Where I run into an issue is when I try to use polyfit to approximate a polynomial, p1, for the points and then I try to plot that polynomial. I've tried every degree polynomial from 1 to 100 and I either get an error or a polynomial that is way off what it should be.
I am not super familliar with MATLAB, could someone guide me through how they would go about doing that?
Thanks.

Antworten (1)

John D'Errico
John D'Errico am 30 Apr. 2021
DON'T USE A HIGH ORDER POLYNOMIAL!
DON'T USE A HIGH ORDER POLYNOMIAL!
DON'T USE A HIGH ORDER POLYNOMIAL!
Do I need to say it again? I said it three times, so it must be true. High degree polynomials are a waste of computing power, and of your time. Yes, I know, you learned about Taylor series. What you have missed is many Taylor series are not convergent, and the only ones you get to play with as a student are the good ones.

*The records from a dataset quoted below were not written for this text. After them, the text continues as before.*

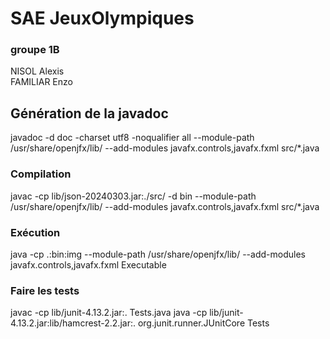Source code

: # SAE JeuxOlympiques

### groupe 1B

NISOL Alexis  
FAMILIAR Enzo


## Génération de la javadoc
javadoc -d doc -charset utf8 -noqualifier all --module-path /usr/share/openjfx/lib/ --add-modules javafx.controls,javafx.fxml src/*.java

### Compilation
javac -cp lib/json-20240303.jar:./src/ -d bin --module-path /usr/share/openjfx/lib/ --add-modules javafx.controls,javafx.fxml src/*.java


### Exécution
java -cp .:bin:img --module-path /usr/share/openjfx/lib/ --add-modules javafx.controls,javafx.fxml Executable

### Faire les tests
javac -cp lib/junit-4.13.2.jar:. Tests.java
java -cp lib/junit-4.13.2.jar:lib/hamcrest-2.2.jar:. org.junit.runner.JUnitCore Tests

What you did wrong I have not a clue. But it is trivial to fit a polynomial and then plot it.
x = rand(1,20);
y = sin(2*x) + randn(size(x))/10;
P3 = polyfit(x,y,3);
xpred = linspace(min(x),max(x),100);
ypred = polyval(P3,xpred);
plot(x,y,'bo',xpred,ypred,'r-')
Seems to work fine for me. Again, what you did wrong, we have no clue, because you don't tell us. If you really want help, then you need to show what you did.